Authors: 1st Author- Shafaque Ahmareen, 2nd Author – Alreem Alabdouli (me), 3rd Author – Sirisha Polturi
Paper in the 5th International Conference on Image Processing and Capsule Networks Titled "MNSIT Handwritten Digit Recognition using CNN"
Start Date: May 2024
End Date: 3 – 4 July 2024
Research Field: CNN, Deep Learning
Subfield: Computer Science
Status: Published
Publisher: IEEE
Publication Date: September 2024
DOI: 10.1109/ICIPCN63822.2024.00018
URL : IEE Xplore-MNSIT Handwritten Digit Recognition using CNN
Research question: This research study uses the MNIST dataset to investigate how Convolutional Neural Networks (CNN) might be used to recognize handwritten numbers. From collecting data to evaluating models, it covers it all. We feed the preprocessed MNIST dataset into a CNN.
Paper Summary
This research uses the MNIST dataset to implement Convolutional Neural Networks (CNN) for recognizing handwritten digits.
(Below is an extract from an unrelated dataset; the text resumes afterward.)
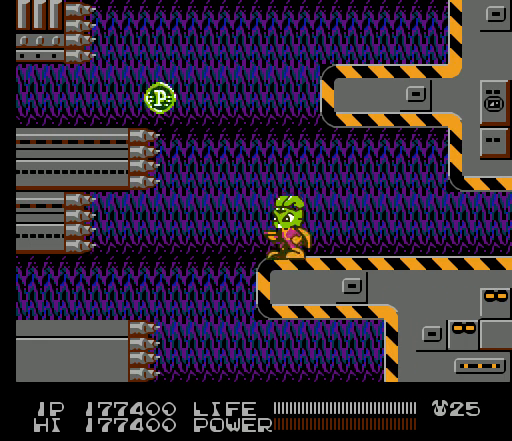
{"buttons": [], "events": []}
The project involves fine-tuning CNN layers, such as convolutional, max pooling, and dense layers, using various hyperparameters like optimizers and learning rates to enhance model performance. Batch normalization techniques were also explored to increase accuracy and generalization. The study demonstrates how CNN models can effectively classify handwritten digits, achieving high accuracy rates on both training and test datasets, laying the groundwork for future improvements in image processing and real-time applications.